THE CONCERT HALL, MONTE CARLO

“Le rouge gagne quelque fois, le noir gagne quelque fois, le blanc toujours.”

A very good story is told by “V. B.” in Monte Carlo Anecdotes, London, 1901. A few years ago a nobleman attended the English chapel and slipped out as the hymn was being sung before the sermon, as he went for worship and not be bored with the discourse. Now the hymn was No. 32, Ancient and Modern. He sauntered up to the Casino whistling the tune, and as he entered the rooms he heard, “Trente-deux, rouge, pair et passe!” sung out from the table on his right; and then from that on his left, “Trente-deux, rouge, pair et passe.” “Bless my soul!” said he, “that is the number of the hymn; be hanged if I won’t stake on it.” He hurriedly felt in his pocket, and going to the third table he announced, “Trente-deux en plein, les quatres chevaux, et quatres carrés par cinq francs”; and up rolled the number. To make a long story short, by passing from table to table, and by constantly clinging to 32 with gradually increasing stakes, he left the rooms with over £500 in his pocket. But this got wind, and, to the perplexity of the chaplain, next Sunday half his congregation left the chapel during the hymn before the sermon and rushed off to the Casino to back the number of the hymn.

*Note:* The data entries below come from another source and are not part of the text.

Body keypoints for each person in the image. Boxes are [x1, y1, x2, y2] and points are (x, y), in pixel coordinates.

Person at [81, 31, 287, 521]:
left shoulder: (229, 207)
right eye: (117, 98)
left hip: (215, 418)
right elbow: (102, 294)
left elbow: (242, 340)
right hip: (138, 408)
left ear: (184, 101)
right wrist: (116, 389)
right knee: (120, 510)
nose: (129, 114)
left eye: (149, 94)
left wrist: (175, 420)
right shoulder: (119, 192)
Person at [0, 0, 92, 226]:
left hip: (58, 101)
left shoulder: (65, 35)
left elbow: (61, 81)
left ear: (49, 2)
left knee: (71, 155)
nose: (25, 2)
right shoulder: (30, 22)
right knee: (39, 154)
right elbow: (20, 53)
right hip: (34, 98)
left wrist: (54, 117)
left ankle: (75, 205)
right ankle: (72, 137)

After this it became the rule at the Monte Carlo English chapel never thenceforth to give out a number under thirty-seven before the sermon.

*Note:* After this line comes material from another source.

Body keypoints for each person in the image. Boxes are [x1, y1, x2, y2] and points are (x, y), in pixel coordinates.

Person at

On the promontory of La Veille at the water’s edge is a grotto. When Edward Augustus, Duke of York, brother to George III., was on his way to Italy on a man-of-war, feeling too ill to proceed he was landed at Monaco and received into the palace, where he died in 1767. The body was embalmed and taken to London.

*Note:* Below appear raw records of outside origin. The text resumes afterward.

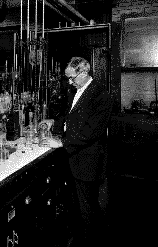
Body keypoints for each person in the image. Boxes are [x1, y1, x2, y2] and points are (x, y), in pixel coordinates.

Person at [47, 57, 113, 247]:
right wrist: (54, 123)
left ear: (84, 74)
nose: (69, 82)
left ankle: (89, 243)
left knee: (88, 209)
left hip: (88, 162)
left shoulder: (101, 96)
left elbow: (91, 132)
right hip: (73, 159)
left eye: (72, 78)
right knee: (75, 205)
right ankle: (77, 238)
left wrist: (62, 143)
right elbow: (69, 118)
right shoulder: (76, 90)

Fishermen always make the sign of the cross when passing the entrance of the Grotte de la Veille, for they say that when the vessel on which was the Duke of York arrived in the bay, a white form was seen, as that of a woman, at the entrance, watching the evolutions of the ship. After the Duke was removed she still remained visible, with her face turned towards the palace. She was again seen when the cannon announced his death, and again when his body was removed. The sailors hurry by the cave, and will on no account enter it. It might be as well if travellers crossed themselves and hurried by, instead of allowing themselves to be drawn into the halls of the Circe of Gambling on the top of the cliff.